Set problem
Print every one of the rows below, line by line, with each word, spelling and capital letter kept unchanged.

'''

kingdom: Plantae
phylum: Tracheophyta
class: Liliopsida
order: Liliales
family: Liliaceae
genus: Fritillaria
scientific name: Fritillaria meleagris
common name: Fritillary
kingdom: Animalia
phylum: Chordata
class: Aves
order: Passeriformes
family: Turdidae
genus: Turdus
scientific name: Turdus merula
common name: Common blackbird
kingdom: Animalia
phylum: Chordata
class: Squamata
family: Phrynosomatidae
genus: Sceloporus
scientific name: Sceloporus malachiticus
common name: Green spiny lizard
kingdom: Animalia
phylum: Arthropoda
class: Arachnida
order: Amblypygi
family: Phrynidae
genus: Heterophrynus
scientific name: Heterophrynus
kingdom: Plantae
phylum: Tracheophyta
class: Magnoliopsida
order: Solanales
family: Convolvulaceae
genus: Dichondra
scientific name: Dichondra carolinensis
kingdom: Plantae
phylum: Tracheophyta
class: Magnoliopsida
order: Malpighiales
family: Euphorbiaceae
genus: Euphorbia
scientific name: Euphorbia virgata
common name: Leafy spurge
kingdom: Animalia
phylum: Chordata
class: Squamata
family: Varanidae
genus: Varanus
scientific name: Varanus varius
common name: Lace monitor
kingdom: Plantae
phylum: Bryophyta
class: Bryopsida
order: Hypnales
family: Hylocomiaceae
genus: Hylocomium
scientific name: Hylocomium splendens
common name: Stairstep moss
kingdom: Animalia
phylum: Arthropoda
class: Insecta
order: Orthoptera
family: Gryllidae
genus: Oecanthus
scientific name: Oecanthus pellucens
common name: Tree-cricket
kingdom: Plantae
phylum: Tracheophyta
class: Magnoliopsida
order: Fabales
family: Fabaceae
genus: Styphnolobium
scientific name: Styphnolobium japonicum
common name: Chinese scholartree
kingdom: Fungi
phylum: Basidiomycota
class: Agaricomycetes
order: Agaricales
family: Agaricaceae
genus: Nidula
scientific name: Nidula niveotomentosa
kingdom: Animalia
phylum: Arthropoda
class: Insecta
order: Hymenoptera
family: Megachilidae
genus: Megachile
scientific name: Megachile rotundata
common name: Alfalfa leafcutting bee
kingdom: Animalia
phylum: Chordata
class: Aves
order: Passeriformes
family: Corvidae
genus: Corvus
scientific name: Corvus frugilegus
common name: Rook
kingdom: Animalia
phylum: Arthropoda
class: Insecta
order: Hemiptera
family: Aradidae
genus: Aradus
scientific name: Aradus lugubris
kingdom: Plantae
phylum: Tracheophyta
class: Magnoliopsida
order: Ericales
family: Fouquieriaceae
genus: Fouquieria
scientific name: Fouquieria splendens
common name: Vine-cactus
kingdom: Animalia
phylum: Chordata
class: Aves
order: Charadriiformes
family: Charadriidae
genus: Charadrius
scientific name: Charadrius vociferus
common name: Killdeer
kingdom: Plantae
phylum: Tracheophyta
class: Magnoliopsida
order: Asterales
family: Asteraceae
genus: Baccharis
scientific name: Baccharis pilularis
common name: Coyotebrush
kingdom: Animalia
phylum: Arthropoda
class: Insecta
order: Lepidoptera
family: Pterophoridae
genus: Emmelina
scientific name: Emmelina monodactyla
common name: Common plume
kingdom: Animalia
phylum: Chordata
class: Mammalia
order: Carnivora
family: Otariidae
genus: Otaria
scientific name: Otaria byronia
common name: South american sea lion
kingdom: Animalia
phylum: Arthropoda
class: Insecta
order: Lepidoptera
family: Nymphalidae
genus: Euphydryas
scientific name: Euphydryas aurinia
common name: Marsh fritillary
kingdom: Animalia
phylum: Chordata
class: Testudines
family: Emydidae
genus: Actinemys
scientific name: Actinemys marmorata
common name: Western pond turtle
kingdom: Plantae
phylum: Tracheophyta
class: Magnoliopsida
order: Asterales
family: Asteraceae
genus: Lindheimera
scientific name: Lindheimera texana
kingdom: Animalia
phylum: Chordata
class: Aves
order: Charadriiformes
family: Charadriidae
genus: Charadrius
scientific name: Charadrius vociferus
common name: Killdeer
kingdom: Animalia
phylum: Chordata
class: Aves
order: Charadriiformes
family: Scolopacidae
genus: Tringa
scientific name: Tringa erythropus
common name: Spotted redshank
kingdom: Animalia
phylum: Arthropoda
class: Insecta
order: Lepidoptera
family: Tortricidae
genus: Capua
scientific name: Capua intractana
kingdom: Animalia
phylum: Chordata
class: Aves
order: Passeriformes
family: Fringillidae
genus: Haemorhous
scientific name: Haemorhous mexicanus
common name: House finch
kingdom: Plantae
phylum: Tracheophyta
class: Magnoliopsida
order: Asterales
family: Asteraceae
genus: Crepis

'''

Full answer
kingdom: Plantae
phylum: Tracheophyta
class: Liliopsida
order: Liliales
family: Liliaceae
genus: Fritillaria
scientific name: Fritillaria meleagris
common name: Fritillary
kingdom: Animalia
phylum: Chordata
class: Aves
order: Passeriformes
family: Turdidae
genus: Turdus
scientific name: Turdus merula
common name: Common blackbird
kingdom: Animalia
phylum: Chordata
class: Squamata
family: Phrynosomatidae
genus: Sceloporus
scientific name: Sceloporus malachiticus
common name: Green spiny lizard
kingdom: Animalia
phylum: Arthropoda
class: Arachnida
order: Amblypygi
family: Phrynidae
genus: Heterophrynus
scientific name: Heterophrynus
kingdom: Plantae
phylum: Tracheophyta
class: Magnoliopsida
order: Solanales
family: Convolvulaceae
genus: Dichondra
scientific name: Dichondra carolinensis
kingdom: Plantae
phylum: Tracheophyta
class: Magnoliopsida
order: Malpighiales
family: Euphorbiaceae
genus: Euphorbia
scientific name: Euphorbia virgata
common name: Leafy spurge
kingdom: Animalia
phylum: Chordata
class: Squamata
family: Varanidae
genus: Varanus
scientific name: Varanus varius
common name: Lace monitor
kingdom: Plantae
phylum: Bryophyta
class: Bryopsida
order: Hypnales
family: Hylocomiaceae
genus: Hylocomium
scientific name: Hylocomium splendens
common name: Stairstep moss
kingdom: Animalia
phylum: Arthropoda
class: Insecta
order: Orthoptera
family: Gryllidae
genus: Oecanthus
scientific name: Oecanthus pellucens
common name: Tree-cricket
kingdom: Plantae
phylum: Tracheophyta
class: Magnoliopsida
order: Fabales
family: Fabaceae
genus: Styphnolobium
scientific name: Styphnolobium japonicum
common name: Chinese scholartree
kingdom: Fungi
phylum: Basidiomycota
class: Agaricomycetes
order: Agaricales
family: Agaricaceae
genus: Nidula
scientific name: Nidula niveotomentosa
kingdom: Animalia
phylum: Arthropoda
class: Insecta
order: Hymenoptera
family: Megachilidae
genus: Megachile
scientific name: Megachile rotundata
common name: Alfalfa leafcutting bee
kingdom: Animalia
phylum: Chordata
class: Aves
order: Passeriformes
family: Corvidae
genus: Corvus
scientific name: Corvus frugilegus
common name: Rook
kingdom: Animalia
phylum: Arthropoda
class: Insecta
order: Hemiptera
family: Aradidae
genus: Aradus
scientific name: Aradus lugubris
kingdom: Plantae
phylum: Tracheophyta
class: Magnoliopsida
order: Ericales
family: Fouquieriaceae
genus: Fouquieria
scientific name: Fouquieria splendens
common name: Vine-cactus
kingdom: Animalia
phylum: Chordata
class: Aves
order: Charadriiformes
family: Charadriidae
genus: Charadrius
scientific name: Charadrius vociferus
common name: Killdeer
kingdom: Plantae
phylum: Tracheophyta
class: Magnoliopsida
order: Asterales
family: Asteraceae
genus: Baccharis
scientific name: Baccharis pilularis
common name: Coyotebrush
kingdom: Animalia
phylum: Arthropoda
class: Insecta
order: Lepidoptera
family: Pterophoridae
genus: Emmelina
scientific name: Emmelina monodactyla
common name: Common plume
kingdom: Animalia
phylum: Chordata
class: Mammalia
order: Carnivora
family: Otariidae
genus: Otaria
scientific name: Otaria byronia
common name: South american sea lion
kingdom: Animalia
phylum: Arthropoda
class: Insecta
order: Lepidoptera
family: Nymphalidae
genus: Euphydryas
scientific name: Euphydryas aurinia
common name: Marsh fritillary
kingdom: Animalia
phylum: Chordata
class: Testudines
family: Emydidae
genus: Actinemys
scientific name: Actinemys marmorata
common name: Western pond turtle
kingdom: Plantae
phylum: Tracheophyta
class: Magnoliopsida
order: Asterales
family: Asteraceae
genus: Lindheimera
scientific name: Lindheimera texana
kingdom: Animalia
phylum: Chordata
class: Aves
order: Charadriiformes
family: Charadriidae
genus: Charadrius
scientific name: Charadrius vociferus
common name: Killdeer
kingdom: Animalia
phylum: Chordata
class: Aves
order: Charadriiformes
family: Scolopacidae
genus: Tringa
scientific name: Tringa erythropus
common name: Spotted redshank
kingdom: Animalia
phylum: Arthropoda
class: Insecta
order: Lepidoptera
family: Tortricidae
genus: Capua
scientific name: Capua intractana
kingdom: Animalia
phylum: Chordata
class: Aves
order: Passeriformes
family: Fringillidae
genus: Haemorhous
scientific name: Haemorhous mexicanus
common name: House finch
kingdom: Plantae
phylum: Tracheophyta
class: Magnoliopsida
order: Asterales
family: Asteraceae
genus: Crepis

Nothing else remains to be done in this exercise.